How To Fix a Handle Apostrophes Error in JavaScript String

I still remember the first time my JavaScript broke just because of a single apostrophe. I was working on a project where titles were passed from PHP into a JavaScript function, and everything worked smoothly until someone added the title “John’s Adventure”. That tiny ' caused my code to completely fail.

I’ll walk you through the original buggy code, explain why the error happens, show you the correct fix, and share some best practices I learned along the way.

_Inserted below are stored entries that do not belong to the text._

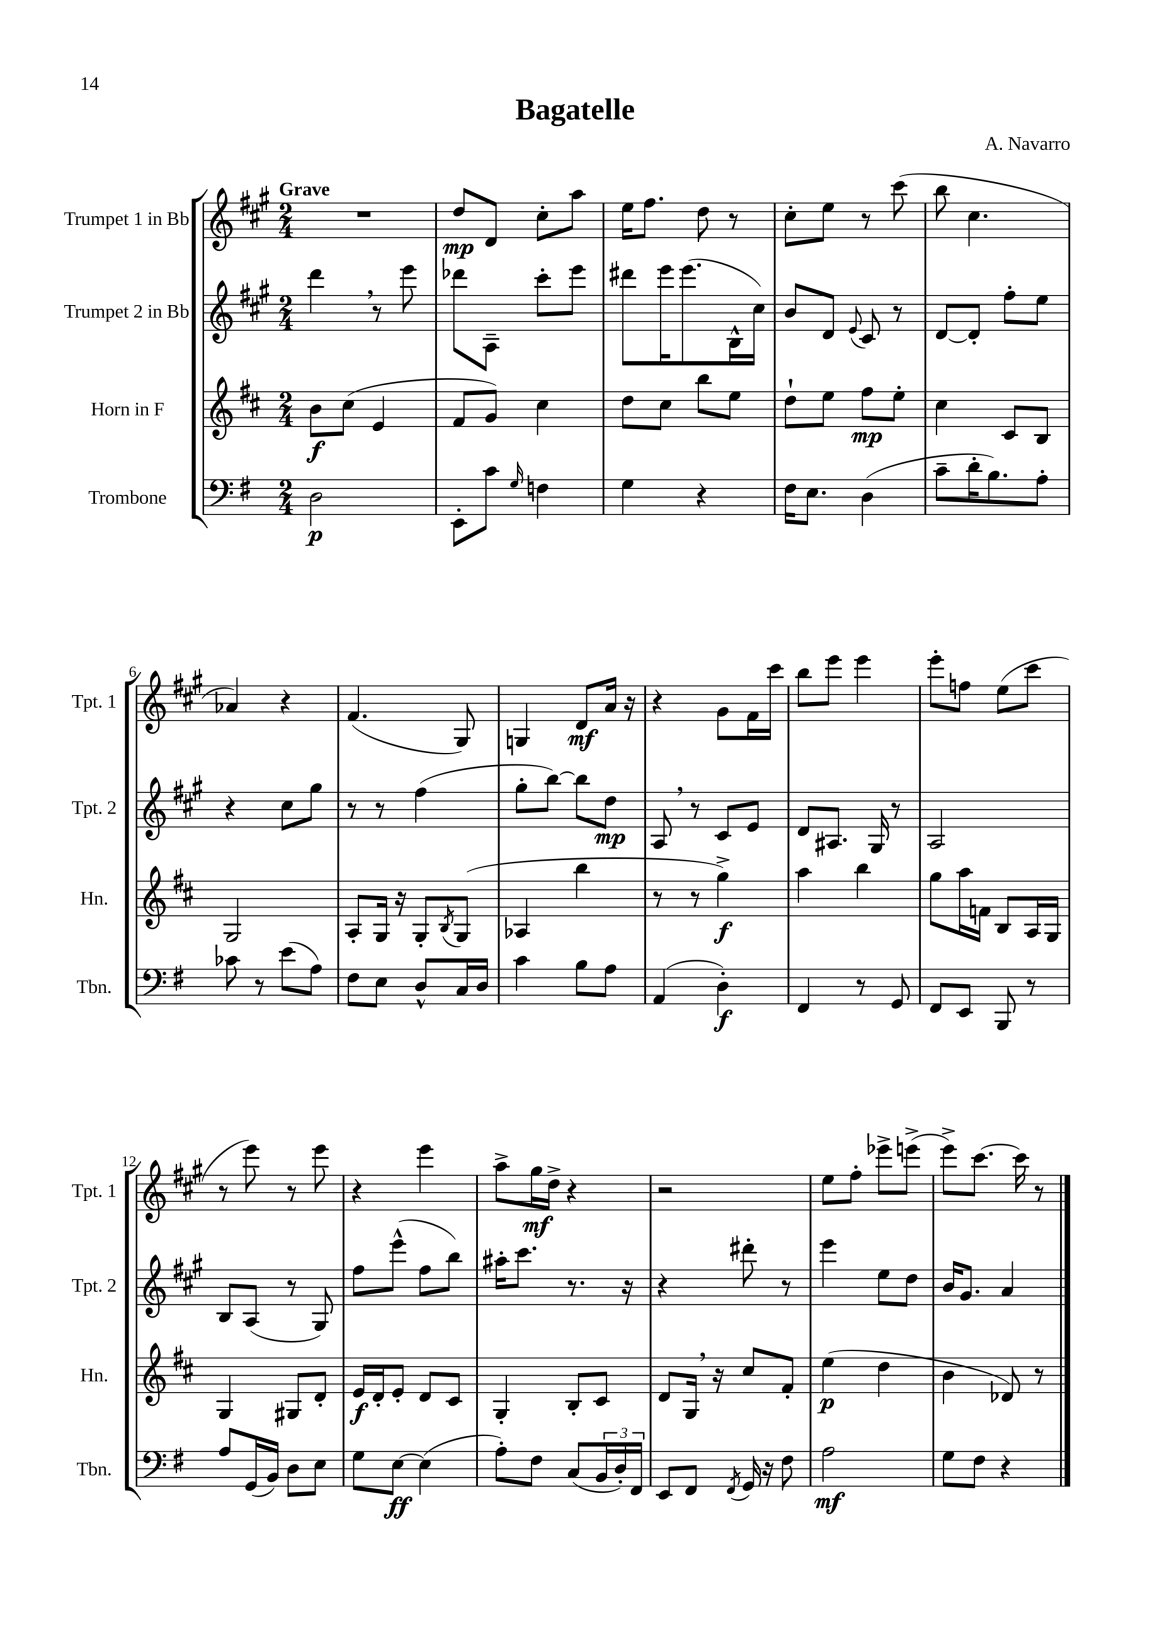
\header { title = "Bagatelle" composer = "A. Navarro" }
<<
\new StaffGroup <<
\new Staff = "s0" \with { instrumentName = "Trumpet 1 in Bb" shortInstrumentName = "Tpt. 1" } {
    \clef treble \key a \major \numericTimeSignature \time 2/4 \tempo "Grave"
    R2 |
    d''8\mp d'8 cis''8-. a''8 |
    e''16 fis''8. d''8 r8 |
    cis''8-. e''8 r8 cis'''8( |
    b''8 cis''4. |
    aes'4) r4 |
    fis'4.( gis8) |
    g4 d'8\mf a'16 r16 |
    r4 gis'8 fis'16 cis'''16 |
    b''8 e'''8 e'''4 |
    e'''8-. f''8 e''8( cis'''8 |
    r8 e'''8) r8 e'''8 |
    r4 e'''4 |
    a''8-> gis''16\mf d''16-> r4 |
    r2 |
    e''8 fis''8-. ees'''8-> e'''8->( |
    e'''8->) cis'''8.~ cis'''16 r8 \bar "|." |
}
\new Staff = "s1" \with { instrumentName = "Trumpet 2 in Bb" shortInstrumentName = "Tpt. 2" } {
    \clef treble \key a \major \numericTimeSignature \time 2/4
    d'''4 \breathe r8 e'''8 |
    des'''8 a8-- cis'''8-. e'''8 |
    dis'''8 e'''16 e'''8.( b16-^ cis''16) |
    b'8 d'8 \appoggiatura { e'8 } cis'8 r8 |
    d'8~ d'8-. fis''8-. e''8 |
    r4 cis''8 gis''8 |
    r8 r8 fis''4( |
    gis''8-. b''8~) b''8 d''8\mp |
    a8 \breathe r8 cis'8 e'8 |
    d'8 ais8. gis16 r8 |
    a2 |
    b8 a8( r8 gis8) |
    fis''8 e'''8-^( fis''8 b''8) |
    ais''16-. cis'''8. r8. r16 |
    r4 dis'''8-. r8 |
    e'''4 e''8 d''8 |
    b'16 gis'8. a'4 \bar "|." |
}
\new Staff = "s2" \with { instrumentName = "Horn in F" shortInstrumentName = "Hn." } {
    \clef treble \key d \major \numericTimeSignature \time 2/4
    b'8\f cis''8( e'4 |
    fis'8 g'8) cis''4 |
    d''8 cis''8 b''8 e''8 |
    d''8-! e''8 fis''8\mp e''8-. |
    cis''4 cis'8 b8 |
    g2 |
    a8-. g16 r16 g8-. \acciaccatura { b8 } g8( |
    aes4 b''4 |
    r8 r8 g''4->\f) |
    a''4 b''4 |
    g''8 a''16 f'16 b8 a16 g16 |
    g4 gis8 d'8-. |
    e'16\f d'16-. e'8-. d'8 cis'8 |
    g4-. b8-. cis'8 |
    d'8 g16 \breathe r16 cis''8 fis'8-. |
    e''4\p( d''4 |
    b'4 des'8) r8 \bar "|." |
}
\new Staff = "s3" \with { instrumentName = "Trombone" shortInstrumentName = "Tbn." } {
    \clef bass \key g \major \numericTimeSignature \time 2/4
    d2\p |
    e,8-. c'8 \grace { g16 } f4 |
    g4 r4 |
    fis16 e8. d4( |
    c'8-- d'16-. b8.) a8-. |
    ces'8 r8 e'8( a8) |
    fis8 e8 d8-^ c16 d16 |
    c'4 b8 a8 |
    a,4( d4-.\f) |
    fis,4 r8 g,8 |
    fis,8 e,8 b,,8 r8 |
    a8 g,16( b,16) d8 e8 |
    g8 e8~\ff e4( |
    a8-.) fis8 c8( \tuplet 3/2 { b,16 d16-.) fis,16 } |
    e,8 fis,8 \acciaccatura { fis,8 } g,16 r16 fis8 |
    a2\mf |
    g8 fis8 r4 \bar "|." |
}
>>
>>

The Original Code That Fail

Here’s what I started with:

<script type="text/javascript">
function open_modal_now(id,title,e){
    e.preventDefault();
    $('#someid').val(id);
    $('#anotherid').val(title);
    $('#yetanotherid').modal('show');
}
</script>

And the PHP/HTML:

<?php foreach($item as $k => $v){ ?>
<a onClick="open_modal_now(<?= $v['id']; ?>,'<?= htmlentities($v['title'],ENT_QUOTES,"UTF-8"); ?>',event);">Open Modal</a>
<?php } ?>

Why Does It Break

The problem shows up when a title contains an apostrophe. For example:

John's Adventure

When htmlentities() escapes it, it becomes &#039;. So the rendered HTML looks like this:

<a onClick="open_modal_now(15,'John&#039;s Adventure',event);">Open Modal</a>

The issue is that &#039; is valid in HTML but not inside JavaScript strings. The browser tries to interpret it literally and fails, throwing:

Uncaught SyntaxError: Unexpected identifier

The Right Fix Use json_encode()

The correct way is to use PHP’s json_encode(), which ensures values are JavaScript-safe, not just HTML-safe.

Here’s the fixed version:

<?php foreach($item as $k => $v){ ?>
<a onClick="open_modal_now(
    <?= json_encode($v['id']); ?>,
    <?= json_encode($v['title']); ?>,
    event
)">Open Modal</a>
<?php } ?>

Now the output for "John's Adventure" looks like this:

<a onClick="open_modal_now(15, 'John\'s Adventure', event)">Open Modal</a>

No syntax error
Apostrophes and quotes are escaped properly

Best Practices (What I Learn After Fixing It)

Avoid Inline JavaScript

Mixing PHP, HTML, and JavaScript in one line is messy. Instead, I moved to data-* attributes:

<?php foreach($item as $k => $v){ ?>
<a href="#" 
   class="open-modal" 
   data-id="<?= htmlspecialchars($v['id'], ENT_QUOTES, 'UTF-8'); ?>" 
   data-title="<?= htmlspecialchars($v['title'], ENT_QUOTES, 'UTF-8'); ?>">
   Open Modal
</a>
<?php } ?>

Then in JavaScript:

document.querySelectorAll('.open-modal').forEach(el => {
    el.addEventListener('click', function(e) {
        e.preventDefault();
        const id = this.dataset.id;
        const title = this.dataset.title;

        $('#someid').val(id);
        $('#anotherid').val(title);
        $('#yetanotherid').modal('show');
    });
});

No escaping headaches, much cleaner.

Show Dynamic Modal Titles

I also wanted the modal to display the selected title:

$('#yetanotherid').on('show.bs.modal', function () {
    const title = $('#anotherid').val();
    document.querySelector('#modalTitle').innerText = title;
});

Sanitize Input

For security, I added a small sanitization function:

function sanitizeInput(str) {
    return str.replace(/[&<>"']/g, function (m) {
        return ({
            '&':'&amp;',
            '<':'&lt;',
            '>':'&gt;',
            '"':'&quot;',
            "'":'&#039;'
        })[m];
    });
}

Store Data Globally if Needed

Sometimes I needed the selected item in other scripts:

window.selectedItem = { id: id, title: title };

Final Thought

That one little apostrophe taught me a big lesson: escaping matters, and context matters even more. HTML escaping (htmlentities) won’t save you inside JavaScript, but json_encode will. By switching to safer practices like using data-* attributes and separating PHP, HTML, and JS logic, I not only fixed my bug but also made my code cleaner, more secure, and easier to maintain. Now, whether a title has quotes, apostrophes, or even HTML tags, my JavaScript handles it gracefully no more late night debugging over a single character.